Gli anni dell’esilio coincidono con il divorzio dal primo marito e con l’inizio della relazione con lo scrittore William Gordon, che in seguito verrà suggellata dal matrimonio e dal definitivo trasferimento della coppia (insieme ai due figli di Isabel, Paula e Nicholás) in California, dove la scrittrice tuttora risiede.
Gli anni in Venezuela, con le tenebre che si allungano dal suo paese di origine, risultano in qualche modo decisivi per la Allende. Il senso di precarietà, di impotenza rispetto alle atrocità commesse dalla dittatura, edificano una piattaforma tematica, di sensibilità radicate nel passato e assoggettate alle iniquità del presente; sono gli anni che portano alla pubblicazione de “La casa degli spiriti”, sontuoso affresco delle contraddizioni che logorano l’America Latina.
Non capí lo stato di guerra interna, né si rese conto che la guerra è l’opera d’arte dei militari, il culmine della loro preparazione, il distintivo dorato della loro professione. Non sono fatti per brillare durante la pace. Il golpe aveva dato loro l’opportunità di mettere in pratica quanto avevano imparato nelle caserme, l’obbedienza cieca, il maneggio delle armi e altre arti che i soldati possono dominare quando mettano a tacere gli scrupoli del cuore.
(da “La casa degli spiriti”, trad. Angelo Morino e Sonia Piloto Di Castri).
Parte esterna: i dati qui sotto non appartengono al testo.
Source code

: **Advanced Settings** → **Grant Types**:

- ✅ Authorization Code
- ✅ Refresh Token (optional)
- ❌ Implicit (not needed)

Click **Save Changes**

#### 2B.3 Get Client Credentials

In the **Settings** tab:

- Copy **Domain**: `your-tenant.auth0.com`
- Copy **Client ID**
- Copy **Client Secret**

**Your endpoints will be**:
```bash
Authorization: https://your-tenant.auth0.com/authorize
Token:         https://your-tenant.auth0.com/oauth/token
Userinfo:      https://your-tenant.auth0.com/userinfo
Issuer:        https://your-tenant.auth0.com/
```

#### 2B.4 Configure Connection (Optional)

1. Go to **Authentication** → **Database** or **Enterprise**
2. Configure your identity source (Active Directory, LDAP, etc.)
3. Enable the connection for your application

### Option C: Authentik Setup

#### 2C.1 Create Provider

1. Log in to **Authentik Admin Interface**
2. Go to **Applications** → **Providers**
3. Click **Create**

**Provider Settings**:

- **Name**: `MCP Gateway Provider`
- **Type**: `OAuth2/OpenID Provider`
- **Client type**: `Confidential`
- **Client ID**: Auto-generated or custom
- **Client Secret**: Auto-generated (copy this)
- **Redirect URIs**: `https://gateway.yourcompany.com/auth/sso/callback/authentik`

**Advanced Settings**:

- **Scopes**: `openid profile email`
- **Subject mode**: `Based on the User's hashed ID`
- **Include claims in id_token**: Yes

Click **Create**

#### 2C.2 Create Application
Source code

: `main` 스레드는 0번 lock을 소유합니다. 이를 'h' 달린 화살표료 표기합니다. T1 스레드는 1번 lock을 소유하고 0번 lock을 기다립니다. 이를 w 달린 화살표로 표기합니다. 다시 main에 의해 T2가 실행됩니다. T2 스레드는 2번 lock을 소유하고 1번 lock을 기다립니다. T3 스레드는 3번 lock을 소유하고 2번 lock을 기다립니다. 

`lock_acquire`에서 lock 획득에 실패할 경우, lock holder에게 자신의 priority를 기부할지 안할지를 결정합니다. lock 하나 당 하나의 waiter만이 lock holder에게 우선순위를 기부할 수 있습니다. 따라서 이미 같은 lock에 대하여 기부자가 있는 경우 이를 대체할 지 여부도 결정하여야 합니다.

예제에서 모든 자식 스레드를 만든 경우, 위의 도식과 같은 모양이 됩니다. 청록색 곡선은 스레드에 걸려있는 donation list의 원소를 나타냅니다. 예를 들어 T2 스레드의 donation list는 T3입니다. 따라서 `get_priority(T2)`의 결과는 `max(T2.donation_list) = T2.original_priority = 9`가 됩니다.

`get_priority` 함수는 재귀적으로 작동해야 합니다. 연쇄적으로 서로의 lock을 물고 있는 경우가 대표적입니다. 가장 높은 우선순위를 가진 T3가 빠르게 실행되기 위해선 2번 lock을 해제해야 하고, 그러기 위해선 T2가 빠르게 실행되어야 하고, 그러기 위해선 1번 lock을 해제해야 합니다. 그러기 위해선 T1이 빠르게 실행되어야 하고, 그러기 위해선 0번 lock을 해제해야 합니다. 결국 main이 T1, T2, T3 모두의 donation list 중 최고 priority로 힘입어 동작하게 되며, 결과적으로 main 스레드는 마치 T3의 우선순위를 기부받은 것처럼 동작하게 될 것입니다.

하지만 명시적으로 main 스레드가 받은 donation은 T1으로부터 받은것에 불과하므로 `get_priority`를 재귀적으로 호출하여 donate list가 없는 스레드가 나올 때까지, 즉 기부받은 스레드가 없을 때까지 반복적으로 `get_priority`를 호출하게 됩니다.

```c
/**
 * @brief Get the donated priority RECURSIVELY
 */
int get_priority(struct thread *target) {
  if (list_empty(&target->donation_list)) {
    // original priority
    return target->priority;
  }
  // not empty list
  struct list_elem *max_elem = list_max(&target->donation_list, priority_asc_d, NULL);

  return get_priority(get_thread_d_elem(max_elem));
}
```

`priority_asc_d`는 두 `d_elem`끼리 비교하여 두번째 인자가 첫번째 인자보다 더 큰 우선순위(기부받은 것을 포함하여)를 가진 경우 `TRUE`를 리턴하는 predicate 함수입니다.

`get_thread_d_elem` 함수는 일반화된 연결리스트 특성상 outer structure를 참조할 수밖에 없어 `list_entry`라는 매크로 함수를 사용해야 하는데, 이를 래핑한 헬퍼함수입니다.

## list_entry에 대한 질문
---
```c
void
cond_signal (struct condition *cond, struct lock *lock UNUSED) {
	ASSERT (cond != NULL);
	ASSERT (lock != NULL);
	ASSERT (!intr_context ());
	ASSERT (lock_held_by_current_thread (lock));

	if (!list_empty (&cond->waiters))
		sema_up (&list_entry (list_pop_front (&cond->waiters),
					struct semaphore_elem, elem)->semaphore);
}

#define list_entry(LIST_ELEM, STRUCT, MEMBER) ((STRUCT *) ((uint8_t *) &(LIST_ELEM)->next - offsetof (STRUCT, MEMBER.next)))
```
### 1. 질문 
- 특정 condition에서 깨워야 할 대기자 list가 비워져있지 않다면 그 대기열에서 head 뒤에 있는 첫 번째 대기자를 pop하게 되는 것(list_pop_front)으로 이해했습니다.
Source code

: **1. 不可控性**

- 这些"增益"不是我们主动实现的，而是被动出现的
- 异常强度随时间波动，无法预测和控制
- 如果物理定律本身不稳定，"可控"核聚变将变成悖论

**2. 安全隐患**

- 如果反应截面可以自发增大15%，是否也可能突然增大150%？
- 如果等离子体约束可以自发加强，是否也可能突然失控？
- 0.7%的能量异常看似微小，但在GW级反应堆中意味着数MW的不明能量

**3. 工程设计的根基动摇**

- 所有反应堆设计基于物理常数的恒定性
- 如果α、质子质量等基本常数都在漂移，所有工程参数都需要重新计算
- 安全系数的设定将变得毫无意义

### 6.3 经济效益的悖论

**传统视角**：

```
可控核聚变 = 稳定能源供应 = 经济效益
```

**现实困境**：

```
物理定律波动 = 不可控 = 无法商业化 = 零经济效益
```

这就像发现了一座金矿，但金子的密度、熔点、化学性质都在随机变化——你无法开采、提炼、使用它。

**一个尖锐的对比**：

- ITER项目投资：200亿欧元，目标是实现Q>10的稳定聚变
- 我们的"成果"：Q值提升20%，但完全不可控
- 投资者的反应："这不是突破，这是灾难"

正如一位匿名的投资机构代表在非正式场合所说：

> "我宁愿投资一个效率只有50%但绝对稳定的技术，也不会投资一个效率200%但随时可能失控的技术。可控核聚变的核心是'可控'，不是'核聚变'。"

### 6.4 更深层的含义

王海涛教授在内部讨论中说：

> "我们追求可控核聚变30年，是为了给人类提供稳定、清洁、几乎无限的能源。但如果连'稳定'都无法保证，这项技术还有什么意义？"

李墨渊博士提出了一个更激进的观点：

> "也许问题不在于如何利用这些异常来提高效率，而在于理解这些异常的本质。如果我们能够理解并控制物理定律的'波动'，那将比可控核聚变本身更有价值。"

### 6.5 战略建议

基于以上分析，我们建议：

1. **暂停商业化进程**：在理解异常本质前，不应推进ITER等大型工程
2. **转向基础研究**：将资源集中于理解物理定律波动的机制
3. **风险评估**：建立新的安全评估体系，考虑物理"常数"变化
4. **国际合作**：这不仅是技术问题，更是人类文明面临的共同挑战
Isabel Allende si rivelerà, passo dopo passo, una vera e propria collezionista di best sellers: fra i suoi maggiori successi – a ruota del clamoroso esordio – “Eva Luna”, romanzo d’amore e d’avventura con cui vince nel 1988 l’American Book Awards; l’autobiografia “Paula”, che ripercorre la tragica malattia della figlia, morta di porfiria nel 1992; la trilogia per adolescenti (ma non solo) composta da “La città delle bestie”, “Il regno del drago d’oro” e “La foresta dei pigmei”; i romanzi storici “Inés dell’anima mia”, basato sulla vita di Ines Suarez, avventuriera in Perù nel XVI secolo, e “L’isola sotto il mare”, ambientato nel 1700, epopea della schiava ed eroina Zarité Sedella, detta Tété; il giallo “Il gioco di Ripper”, che rimanda alla brutalità di Jack the Ripper, ovvero Jack lo squartatore; il romanzo “Lungo petalo di mare”, omaggio a due figure straordinarie della cultura cilena: Pablo Neruda e Salvador Allende.